# [EXTRACTED MATERIAL]

***

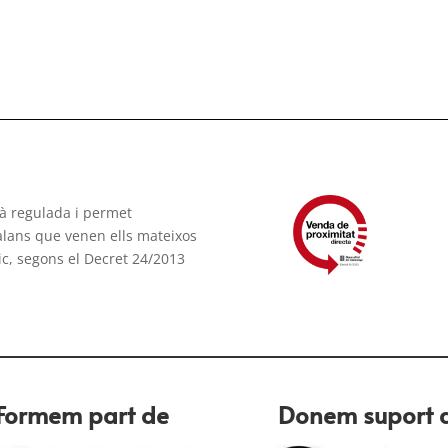
tà regulada i permet
talans que venen ells mateixos
ic, segons el Decret 24/2013
Formem part de
Donem suport 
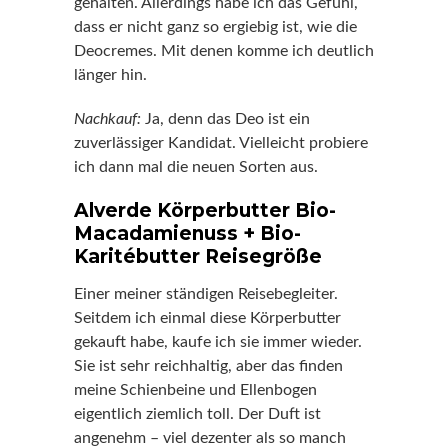
gehalten. Allerdings habe ich das Gefühl,
dass er nicht ganz so ergiebig ist, wie die
Deocremes. Mit denen komme ich deutlich
länger hin.
Nachkauf:
Ja, denn das Deo ist ein
zuverlässiger Kandidat. Vielleicht probiere
ich dann mal die neuen Sorten aus.
Alverde Körperbutter Bio-
Macadamienuss + Bio-
Karitébutter Reisegröße
Einer meiner ständigen Reisebegleiter.
Seitdem ich einmal diese Körperbutter
gekauft habe, kaufe ich sie immer wieder.
Sie ist sehr reichhaltig, aber das finden
meine Schienbeine und Ellenbogen
eigentlich ziemlich toll. Der Duft ist
angenehm – viel dezenter als so manch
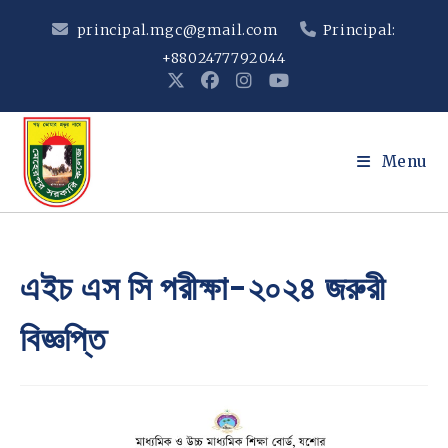
Skip
principal.mgc@gmail.com
Principal:
to
+8802477792044
content
Menu
এইচ এস সি পরীক্ষা-২০২৪ জরুরী
বিজ্ঞপ্তি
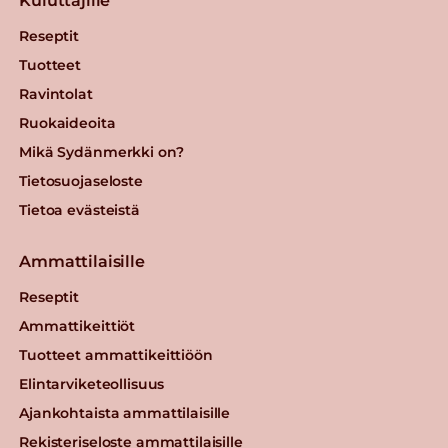
Kuluttajille
Reseptit
Tuotteet
Ravintolat
Ruokaideoita
Mikä Sydänmerkki on?
Tietosuojaseloste
Tietoa evästeistä
Ammattilaisille
Reseptit
Ammattikeittiöt
Tuotteet ammattikeittiöön
Elintarviketeollisuus
Ajankohtaista ammattilaisille
Rekisteriseloste ammattilaisille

***

# [INSTRUCTIONS FOR THE TASK]
Rewrite the text of all the rows, changing every "Reseptit" to "Ruokaohjeet" and leaving everything else as it is. Omit the pictures from your answer.

# [RESULT]
tà regulada i permet
talans que venen ells mateixos
ic, segons el Decret 24/2013
Formem part de
Donem suport 
gehalten. Allerdings habe ich das Gefühl,
dass er nicht ganz so ergiebig ist, wie die
Deocremes. Mit denen komme ich deutlich
länger hin.
Nachkauf:
Ja, denn das Deo ist ein
zuverlässiger Kandidat. Vielleicht probiere
ich dann mal die neuen Sorten aus.
Alverde Körperbutter Bio-
Macadamienuss + Bio-
Karitébutter Reisegröße
Einer meiner ständigen Reisebegleiter.
Seitdem ich einmal diese Körperbutter
gekauft habe, kaufe ich sie immer wieder.
Sie ist sehr reichhaltig, aber das finden
meine Schienbeine und Ellenbogen
eigentlich ziemlich toll. Der Duft ist
angenehm – viel dezenter als so manch
Skip
principal.mgc@gmail.com
Principal:
to
+8802477792044
content
Menu
এইচ এস সি পরীক্ষা-২০২৪ জরুরী
বিজ্ঞপ্তি
Kuluttajille
Ruokaohjeet
Tuotteet
Ravintolat
Ruokaideoita
Mikä Sydänmerkki on?
Tietosuojaseloste
Tietoa evästeistä
Ammattilaisille
Ruokaohjeet
Ammattikeittiöt
Tuotteet ammattikeittiöön
Elintarviketeollisuus
Ajankohtaista ammattilaisille
Rekisteriseloste ammattilaisille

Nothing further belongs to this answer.